血液中のカリウム濃度が高いときの兆候と対策
カリウムは細胞内に存在する重要な電解質で、心臓・筋肉・神経系の正常な働きを支えます。血中カリウム濃度が3.5〜5.0 mEq/L を超えると「高カリウム血症(ハイパーカリミア)」となり、様々な症状が現れます。以下では主な症状、慢性期の影響、原因、治療法、注意点をまとめました。
主な症状
- 初期段階では自覚症状がほとんどありませんが、血中カリウムが上昇すると以下のような症状が出ることがあります。
- 吐き気、倦怠感、筋力低下、しびれ(手足や舌)
- 心拍が遅くなる、または不整脈になる
- 重症例では心停止に至る可能性
- 意識混濁、呼吸が浅くなる、けいれん、四肢の重だるさ、失神感
慢性症状
- 診断が遅れると心臓、腎臓、神経、筋肉に長期的な障害が残ります。
- 動脈硬化や高血圧のリスク増大
- 持続的な不整脈や心機能低下
- 消化器系や腎臓の機能悪化(カリウム排泄が困難になる)
原因
- 腎機能障害が最も一般的です。腎臓はカリウムの排泄を担うため、機能低下で血中濃度が上がります。
- その他の原因としては、全身性エリテマトーデス(ループス)腎炎、糖尿病、アジソン病、外傷や組織破壊があります。

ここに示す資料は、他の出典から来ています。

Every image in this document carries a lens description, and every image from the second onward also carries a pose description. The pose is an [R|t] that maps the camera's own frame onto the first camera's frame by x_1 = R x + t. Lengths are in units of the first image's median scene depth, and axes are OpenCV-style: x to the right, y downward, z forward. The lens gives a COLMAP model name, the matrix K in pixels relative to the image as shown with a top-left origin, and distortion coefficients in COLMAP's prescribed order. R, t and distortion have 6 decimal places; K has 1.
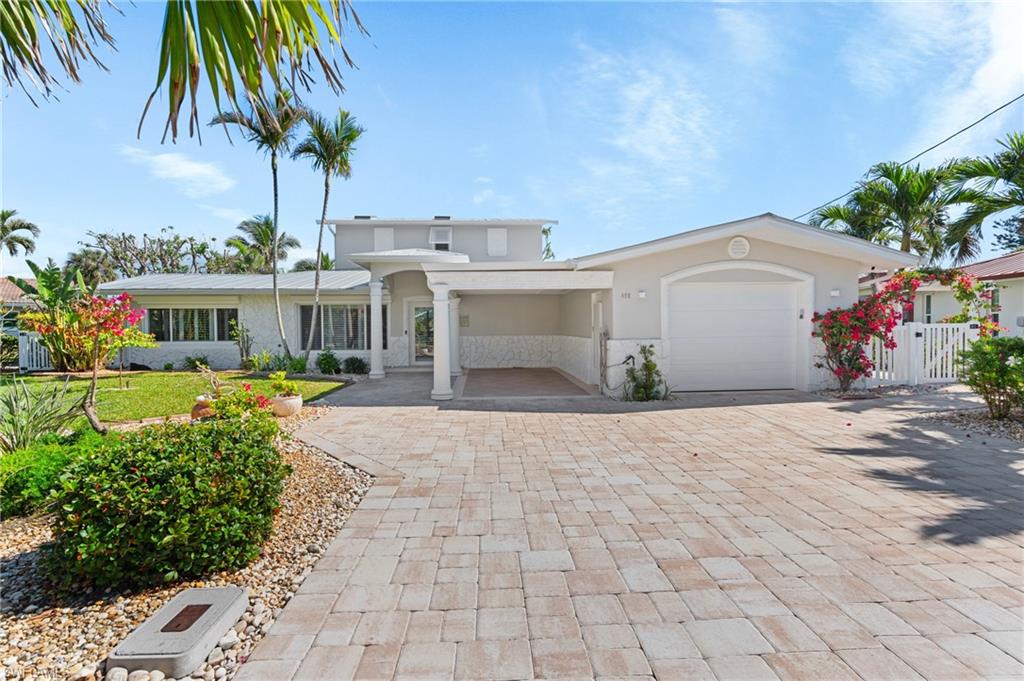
lens RADIAL K [[454.2, 0, 512.0], [0, 454.2, 340.5], [0, 0, 1]] dist [-0.001957, 0.000285]
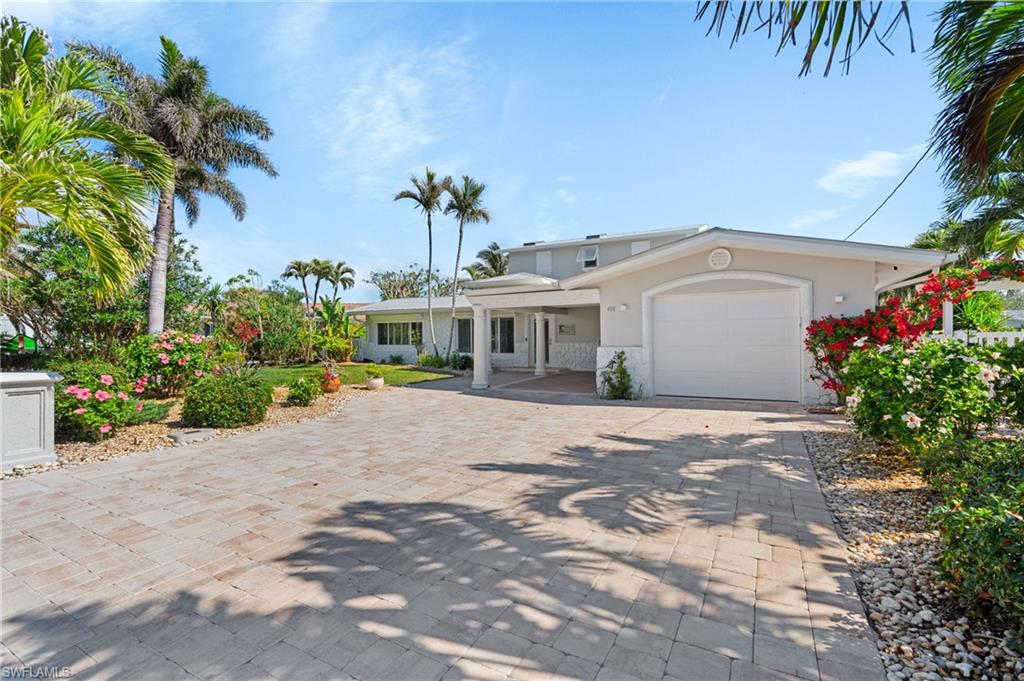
lens RADIAL K [[454.2, 0, 512.0], [0, 454.2, 340.5], [0, 0, 1]] dist [-0.001957, 0.000285]
pose [[0.853228, 0.006732, -0.521495, 0.446203], [-0.014975, 0.999821, -0.011595, -0.000919], [0.521323, 0.017703, 0.853176, -0.082442]]
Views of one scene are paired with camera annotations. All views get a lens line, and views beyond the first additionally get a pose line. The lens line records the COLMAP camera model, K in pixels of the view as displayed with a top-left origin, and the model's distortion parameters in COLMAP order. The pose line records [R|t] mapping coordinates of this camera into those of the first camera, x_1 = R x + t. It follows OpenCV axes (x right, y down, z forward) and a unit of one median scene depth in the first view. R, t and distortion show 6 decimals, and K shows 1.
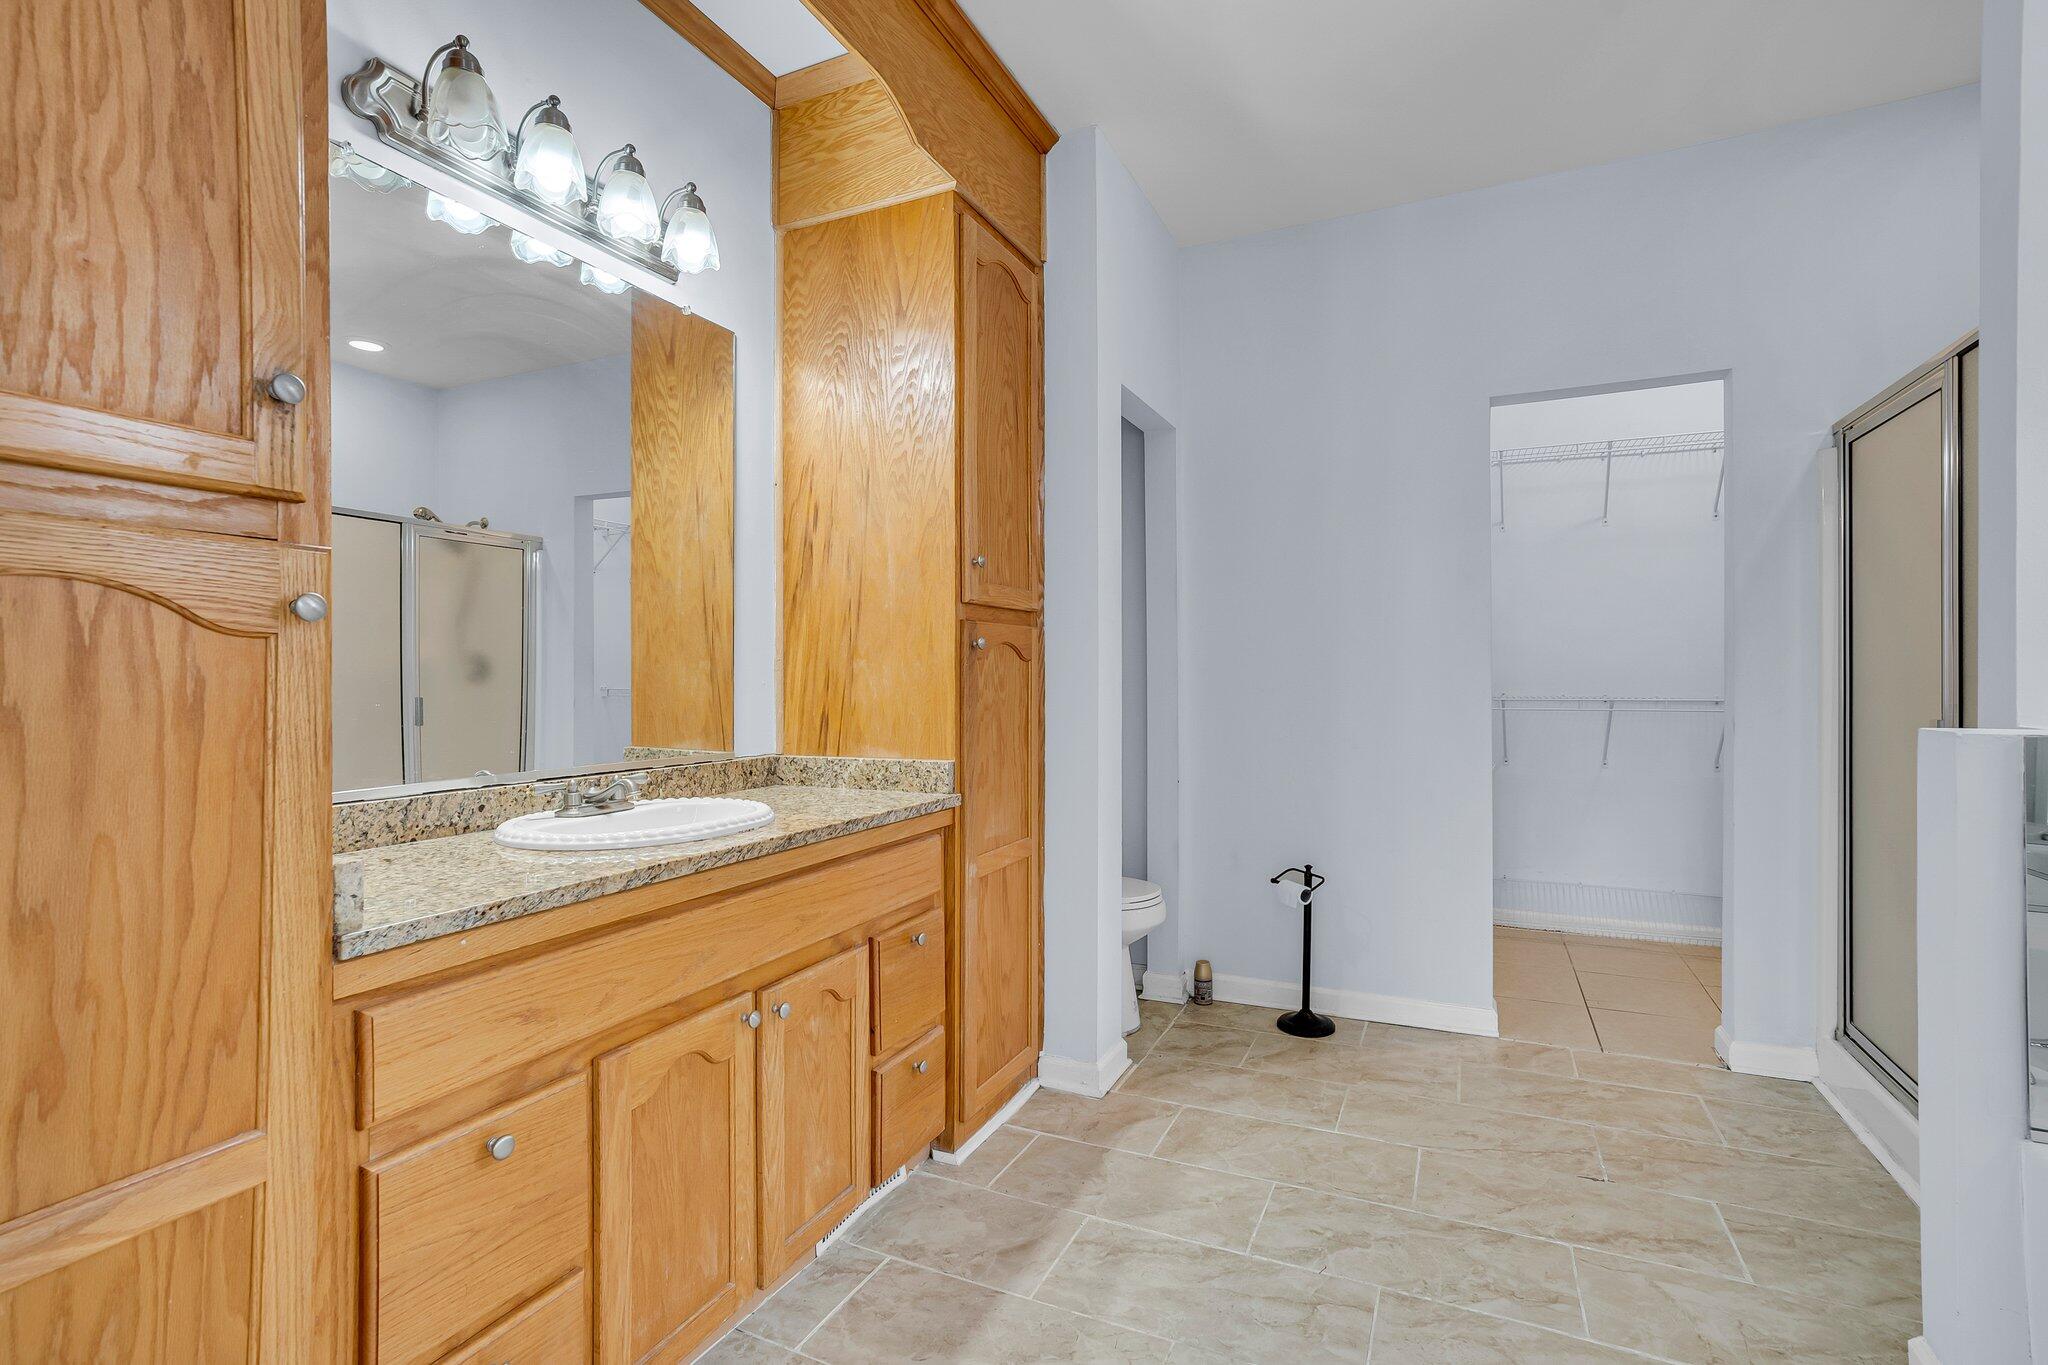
lens RADIAL K [[950.6, 0, 1025.7], [0, 950.6, 670.4], [0, 0, 1]] dist [-0.023786, 0.018177]
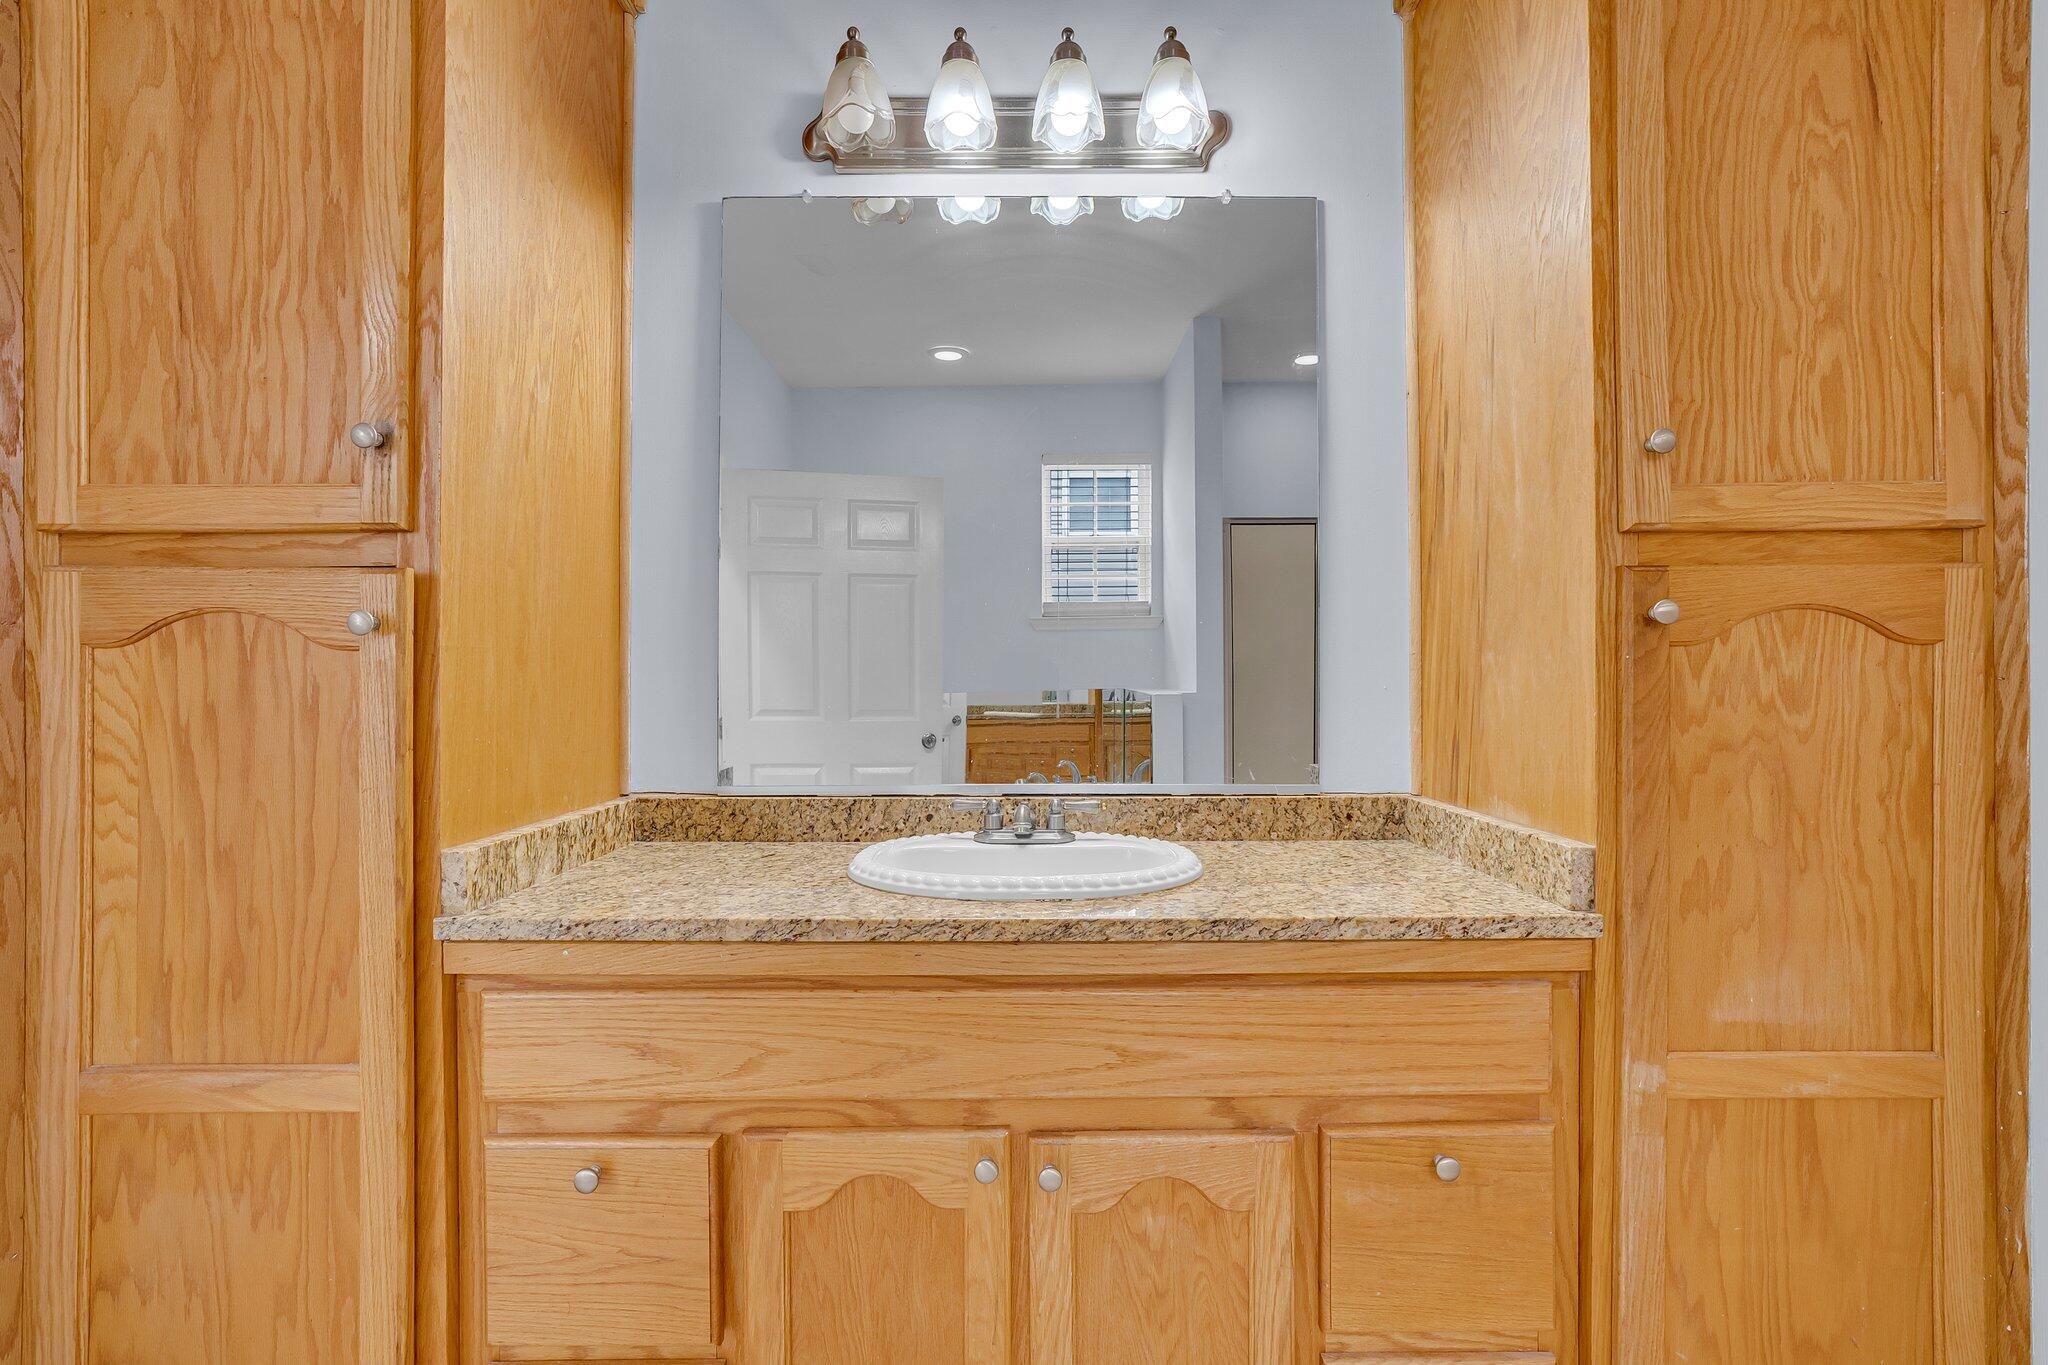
lens RADIAL K [[950.6, 0, 1025.7], [0, 950.6, 670.4], [0, 0, 1]] dist [-0.023786, 0.018177]
pose [[0.423000, -0.005550, -0.906113, 0.417785], [0.008592, 0.999961, -0.002114, -0.000242], [0.906089, -0.006891, 0.423031, 0.848648]]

- 以下の薬剤もカリウム濃度上昇を招くことがあります。
- ACE阻害薬、NSAIDs、カリウム保持性利尿薬、カリウムサプリメント
治療法
- 急性期には血中カリウムを細胞内へ移動させる薬剤が用いられます。
- インスリン+ブドウ糖、β刺激薬、炭酸ナトリウム
- 腎臓からの排泄を促すために利尿剤が投与されます。
- 腸管でカリウムとナトリウムの交換を促す樹脂(カリウム結合樹脂)も有効です。
- 長期管理では食事制限が重要です。カリウムが多く含まれるバナナ、アボカド、トマト、ナッツ類の摂取を控えます。
留意点
- 血中カリウムが7.0 mEq/L を超えると重篤な高カリウム血症とみなされ、死亡率は約67%に達します。
- 症状が軽微でも、心停止の危険があるため、疑わしい場合は速やかに医療機関を受診してください。
- 定期的な血液検査でカリウム値をモニタリングし、腎機能や服用中の薬剤をチェックすることが予防につながります。